Exercise inputs Start Marker
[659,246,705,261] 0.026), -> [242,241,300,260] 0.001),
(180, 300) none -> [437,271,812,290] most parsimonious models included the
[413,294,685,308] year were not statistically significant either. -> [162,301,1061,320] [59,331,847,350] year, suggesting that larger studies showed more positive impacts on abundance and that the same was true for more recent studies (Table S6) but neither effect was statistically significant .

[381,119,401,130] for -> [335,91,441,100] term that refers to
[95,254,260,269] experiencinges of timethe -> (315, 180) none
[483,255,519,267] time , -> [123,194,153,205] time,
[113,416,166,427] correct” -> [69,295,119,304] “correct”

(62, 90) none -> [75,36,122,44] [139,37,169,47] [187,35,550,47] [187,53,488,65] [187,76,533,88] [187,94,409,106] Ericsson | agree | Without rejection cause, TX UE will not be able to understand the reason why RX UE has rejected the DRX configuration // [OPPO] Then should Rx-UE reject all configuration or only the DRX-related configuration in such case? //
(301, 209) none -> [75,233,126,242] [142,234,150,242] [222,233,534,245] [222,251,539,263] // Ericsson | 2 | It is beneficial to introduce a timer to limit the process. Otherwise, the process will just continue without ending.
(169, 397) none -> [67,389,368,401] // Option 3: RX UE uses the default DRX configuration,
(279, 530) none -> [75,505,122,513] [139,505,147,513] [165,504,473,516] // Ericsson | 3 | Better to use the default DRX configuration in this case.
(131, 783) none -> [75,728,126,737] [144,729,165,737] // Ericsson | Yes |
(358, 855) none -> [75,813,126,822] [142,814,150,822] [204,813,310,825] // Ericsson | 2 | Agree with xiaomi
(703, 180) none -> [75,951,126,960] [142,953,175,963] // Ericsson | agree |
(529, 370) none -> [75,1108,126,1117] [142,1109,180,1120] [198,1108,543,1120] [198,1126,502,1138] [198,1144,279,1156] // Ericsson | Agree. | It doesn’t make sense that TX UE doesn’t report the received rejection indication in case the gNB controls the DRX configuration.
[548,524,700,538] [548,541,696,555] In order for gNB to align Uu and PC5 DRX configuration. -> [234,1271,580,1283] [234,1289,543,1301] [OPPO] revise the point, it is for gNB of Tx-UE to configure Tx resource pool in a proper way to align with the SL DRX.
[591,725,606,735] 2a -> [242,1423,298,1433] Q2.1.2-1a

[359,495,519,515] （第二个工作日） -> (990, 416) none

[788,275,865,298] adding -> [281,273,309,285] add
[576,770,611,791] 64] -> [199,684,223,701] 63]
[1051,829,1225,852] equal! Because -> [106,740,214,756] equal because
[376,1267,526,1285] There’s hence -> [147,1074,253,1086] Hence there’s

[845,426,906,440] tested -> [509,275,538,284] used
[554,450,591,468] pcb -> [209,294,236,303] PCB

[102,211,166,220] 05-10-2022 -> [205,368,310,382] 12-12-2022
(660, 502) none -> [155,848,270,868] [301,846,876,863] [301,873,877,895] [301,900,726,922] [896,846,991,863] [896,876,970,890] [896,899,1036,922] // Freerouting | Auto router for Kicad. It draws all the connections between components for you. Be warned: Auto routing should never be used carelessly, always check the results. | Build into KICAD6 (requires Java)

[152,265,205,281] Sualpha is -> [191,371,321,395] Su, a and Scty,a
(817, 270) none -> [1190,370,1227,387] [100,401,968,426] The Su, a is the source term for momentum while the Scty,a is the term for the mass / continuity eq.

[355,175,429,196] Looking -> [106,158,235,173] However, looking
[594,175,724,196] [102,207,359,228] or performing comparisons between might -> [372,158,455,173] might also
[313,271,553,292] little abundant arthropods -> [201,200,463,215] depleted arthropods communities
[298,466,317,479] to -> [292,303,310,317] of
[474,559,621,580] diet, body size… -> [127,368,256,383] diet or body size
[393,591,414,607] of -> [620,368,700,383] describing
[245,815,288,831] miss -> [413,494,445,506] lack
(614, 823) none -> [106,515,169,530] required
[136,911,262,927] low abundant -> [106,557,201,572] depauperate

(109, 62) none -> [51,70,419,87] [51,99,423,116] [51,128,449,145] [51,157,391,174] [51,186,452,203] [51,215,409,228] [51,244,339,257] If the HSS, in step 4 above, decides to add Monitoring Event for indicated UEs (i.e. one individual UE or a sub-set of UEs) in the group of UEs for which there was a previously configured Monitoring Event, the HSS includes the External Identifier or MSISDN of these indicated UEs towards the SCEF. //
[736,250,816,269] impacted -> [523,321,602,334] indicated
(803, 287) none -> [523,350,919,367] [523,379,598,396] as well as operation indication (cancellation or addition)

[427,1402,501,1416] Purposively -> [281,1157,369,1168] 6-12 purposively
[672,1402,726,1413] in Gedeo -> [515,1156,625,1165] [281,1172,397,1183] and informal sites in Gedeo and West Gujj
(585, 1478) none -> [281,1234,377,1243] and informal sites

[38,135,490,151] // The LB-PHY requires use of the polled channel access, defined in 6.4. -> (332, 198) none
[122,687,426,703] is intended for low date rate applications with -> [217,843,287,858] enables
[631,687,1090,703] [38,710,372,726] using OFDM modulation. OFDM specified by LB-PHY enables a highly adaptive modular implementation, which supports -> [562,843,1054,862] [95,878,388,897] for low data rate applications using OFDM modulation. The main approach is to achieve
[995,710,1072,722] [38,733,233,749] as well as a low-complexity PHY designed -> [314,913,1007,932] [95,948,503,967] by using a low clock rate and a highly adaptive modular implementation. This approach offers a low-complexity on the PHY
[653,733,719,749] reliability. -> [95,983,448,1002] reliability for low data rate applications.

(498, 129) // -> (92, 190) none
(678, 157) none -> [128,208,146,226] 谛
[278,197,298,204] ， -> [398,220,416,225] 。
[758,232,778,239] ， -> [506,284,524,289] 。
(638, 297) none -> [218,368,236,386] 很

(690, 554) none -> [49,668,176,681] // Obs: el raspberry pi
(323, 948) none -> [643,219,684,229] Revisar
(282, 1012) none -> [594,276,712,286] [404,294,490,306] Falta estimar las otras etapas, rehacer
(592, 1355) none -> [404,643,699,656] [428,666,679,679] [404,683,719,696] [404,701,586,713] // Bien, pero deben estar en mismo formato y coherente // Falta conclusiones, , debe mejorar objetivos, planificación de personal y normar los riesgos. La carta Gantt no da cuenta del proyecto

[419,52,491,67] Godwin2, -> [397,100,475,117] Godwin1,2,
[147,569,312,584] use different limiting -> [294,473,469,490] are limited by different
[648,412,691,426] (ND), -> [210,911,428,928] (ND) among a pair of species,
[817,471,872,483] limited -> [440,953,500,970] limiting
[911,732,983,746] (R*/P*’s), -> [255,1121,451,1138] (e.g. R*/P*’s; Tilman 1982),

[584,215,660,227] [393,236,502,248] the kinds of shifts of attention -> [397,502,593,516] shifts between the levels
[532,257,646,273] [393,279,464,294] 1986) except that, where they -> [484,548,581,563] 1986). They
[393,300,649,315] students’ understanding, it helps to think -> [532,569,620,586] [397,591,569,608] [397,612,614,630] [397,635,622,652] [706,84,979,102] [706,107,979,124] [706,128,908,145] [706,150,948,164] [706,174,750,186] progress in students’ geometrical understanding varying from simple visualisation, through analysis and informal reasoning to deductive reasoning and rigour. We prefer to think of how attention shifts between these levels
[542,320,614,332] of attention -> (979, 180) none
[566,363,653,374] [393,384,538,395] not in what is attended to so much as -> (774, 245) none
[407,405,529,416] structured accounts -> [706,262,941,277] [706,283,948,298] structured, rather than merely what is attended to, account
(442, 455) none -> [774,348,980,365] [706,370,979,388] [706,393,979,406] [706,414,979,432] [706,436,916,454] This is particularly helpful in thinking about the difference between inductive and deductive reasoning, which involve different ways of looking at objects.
Exercise inputs End Marker
▸ **Job**: Copy out only the lines of the records above from the one with "[483,255,519,267] time , ->" through the one with "(62, 90) none", exactly as they stand, both included.

▸ **Your response**:
[483,255,519,267] time , -> [123,194,153,205] time,
[113,416,166,427] correct” -> [69,295,119,304] “correct”

(62, 90) none -> [75,36,122,44] [139,37,169,47] [187,35,550,47] [187,53,488,65] [187,76,533,88] [187,94,409,106] Ericsson | agree | Without rejection cause, TX UE will not be able to understand the reason why RX UE has rejected the DRX configuration // [OPPO] Then should Rx-UE reject all configuration or only the DRX-related configuration in such case? //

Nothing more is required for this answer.